Emphasising its importance Pt. Nehru once said: “The press is one of the vital organs of life, more especially in a democracy. The press has to be respected, the press has to be co-operated.

Justice P.B. Gajendragadkar, former Chief Justice of India, wrote that freedom of press is of considerable significance in a democratic society as it gives full scope to an individual for his development and ample opportunity for propagation of his views, philosophy and ideology. It plays a vital role in education, growth and development of public opinion on issues of public importance. The liberty of the press is indeed essential to the nature of a free state. Authority is to be controlled by public opinion. The importance of the press has greatly increased with the development of the press as an instrument of mass communication. Its importance lay in the fact that it forms the very root and agency of mass communication. The freedom of press is not a fixed and isolated value. The same has role in every society and in all times.

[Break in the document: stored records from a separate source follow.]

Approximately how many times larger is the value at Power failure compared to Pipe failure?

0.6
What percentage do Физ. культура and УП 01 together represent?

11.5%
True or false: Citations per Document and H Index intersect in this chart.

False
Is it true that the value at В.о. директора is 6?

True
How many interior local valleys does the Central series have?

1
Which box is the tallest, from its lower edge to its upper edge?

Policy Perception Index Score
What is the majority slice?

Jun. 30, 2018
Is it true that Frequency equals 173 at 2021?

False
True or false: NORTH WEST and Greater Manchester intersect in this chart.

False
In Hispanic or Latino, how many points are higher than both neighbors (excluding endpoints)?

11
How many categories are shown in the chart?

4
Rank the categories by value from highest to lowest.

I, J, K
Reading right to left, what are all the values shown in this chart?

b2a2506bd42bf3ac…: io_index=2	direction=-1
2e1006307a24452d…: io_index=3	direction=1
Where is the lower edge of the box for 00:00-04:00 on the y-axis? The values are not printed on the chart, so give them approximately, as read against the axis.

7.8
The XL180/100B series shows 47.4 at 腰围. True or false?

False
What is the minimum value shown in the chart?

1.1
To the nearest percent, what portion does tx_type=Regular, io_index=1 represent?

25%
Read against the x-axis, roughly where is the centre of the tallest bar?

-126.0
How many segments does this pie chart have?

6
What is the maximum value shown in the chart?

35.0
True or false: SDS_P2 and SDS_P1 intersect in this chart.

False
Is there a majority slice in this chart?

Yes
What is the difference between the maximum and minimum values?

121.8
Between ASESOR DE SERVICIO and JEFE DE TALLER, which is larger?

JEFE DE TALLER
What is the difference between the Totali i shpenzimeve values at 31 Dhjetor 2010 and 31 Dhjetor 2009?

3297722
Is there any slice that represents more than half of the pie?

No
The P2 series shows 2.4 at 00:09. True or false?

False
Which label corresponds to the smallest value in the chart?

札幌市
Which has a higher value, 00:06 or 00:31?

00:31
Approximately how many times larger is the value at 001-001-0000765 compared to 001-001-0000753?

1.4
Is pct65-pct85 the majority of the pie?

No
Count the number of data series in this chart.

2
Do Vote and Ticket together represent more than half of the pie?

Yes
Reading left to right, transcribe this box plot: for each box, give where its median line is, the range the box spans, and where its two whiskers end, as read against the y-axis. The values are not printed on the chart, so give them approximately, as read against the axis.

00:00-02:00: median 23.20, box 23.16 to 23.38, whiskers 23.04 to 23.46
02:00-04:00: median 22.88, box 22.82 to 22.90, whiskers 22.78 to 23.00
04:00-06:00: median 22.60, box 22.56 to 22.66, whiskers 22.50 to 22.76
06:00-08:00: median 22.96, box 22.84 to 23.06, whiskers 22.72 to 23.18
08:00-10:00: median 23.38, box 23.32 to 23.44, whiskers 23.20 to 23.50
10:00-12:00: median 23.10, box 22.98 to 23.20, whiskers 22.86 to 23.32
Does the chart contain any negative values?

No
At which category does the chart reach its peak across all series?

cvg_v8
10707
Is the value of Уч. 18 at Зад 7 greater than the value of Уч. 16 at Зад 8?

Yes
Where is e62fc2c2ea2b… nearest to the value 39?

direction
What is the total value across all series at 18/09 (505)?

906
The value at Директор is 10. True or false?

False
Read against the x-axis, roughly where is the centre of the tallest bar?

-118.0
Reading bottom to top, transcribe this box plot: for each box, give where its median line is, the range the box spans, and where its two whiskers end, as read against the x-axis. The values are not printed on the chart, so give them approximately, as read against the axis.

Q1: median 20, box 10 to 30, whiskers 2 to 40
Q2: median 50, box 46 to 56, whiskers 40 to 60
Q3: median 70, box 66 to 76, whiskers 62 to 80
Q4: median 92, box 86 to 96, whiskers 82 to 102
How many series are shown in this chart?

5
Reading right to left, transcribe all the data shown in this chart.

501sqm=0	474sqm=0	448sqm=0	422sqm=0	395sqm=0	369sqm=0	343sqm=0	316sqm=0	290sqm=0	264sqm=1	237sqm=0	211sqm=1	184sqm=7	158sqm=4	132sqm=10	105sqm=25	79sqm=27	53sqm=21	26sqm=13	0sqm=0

The Royal Commission on the Press has emphasised the importance of press by saying that, “It advance the public interest by publishing the facts and opinions without which a democratic electorate cannot make responsible judgments.”

The Indian Press Commission has reiterated the same views. It expresses “Democracy can thrive not only under the vigilant eyes of its legislatures but under the care and guidance of public opinion and the press is par excellence, the vehicle, through which the opinion can become articulative”.

The judiciary has acknowledged the importance of press in modern society. Lord Denning observed that: ”The reason why in these cases (where freedom of speech prevailed over other rights) the law gives no remedy is because of the importance it attaches to the freedom of press; or better put, the importance in a free society of the circulation of true information. The metes and bounds of this are already staked out by the rule of law.”

In Romesh Thappar and Brij Bhushan's cases, the Supreme Court observed that: “Freedom of speech and expression is the foundation of all democratic organisations and is essential for the proper functioning of the process of democracy, ”

Quoting Blackstone's commentaries he further said that:

Every free man has undoubted right to lay what sentiments he pleases before the public; to forbid this is to destroy the freedom of press

Sounding a note of caution in Sakal Paper's case about the importance of freedom of speech and expression (the freedom of press is a part), Mudhalkar, J. said that:

Courts must be ever vigilant in guarding perhaps the most important freedoms guaranteed by our Constitution The reason for this is obvious. The freedom of speech and expression is of paramount importance under a democratic Constitution which envisages changes in the composition of legislatures and the Governments and must be preserved.“

While according to Ray. J, it is said; “The faith in popular Government rest on the old dictum, “Let the people have the truth and the freedom to discuss it and all will go well”. The liberty of press remains an “Ark of covenants” in every democracy. Steel will yield the products of steel. Newsprint will manifest whatever is thought by man.”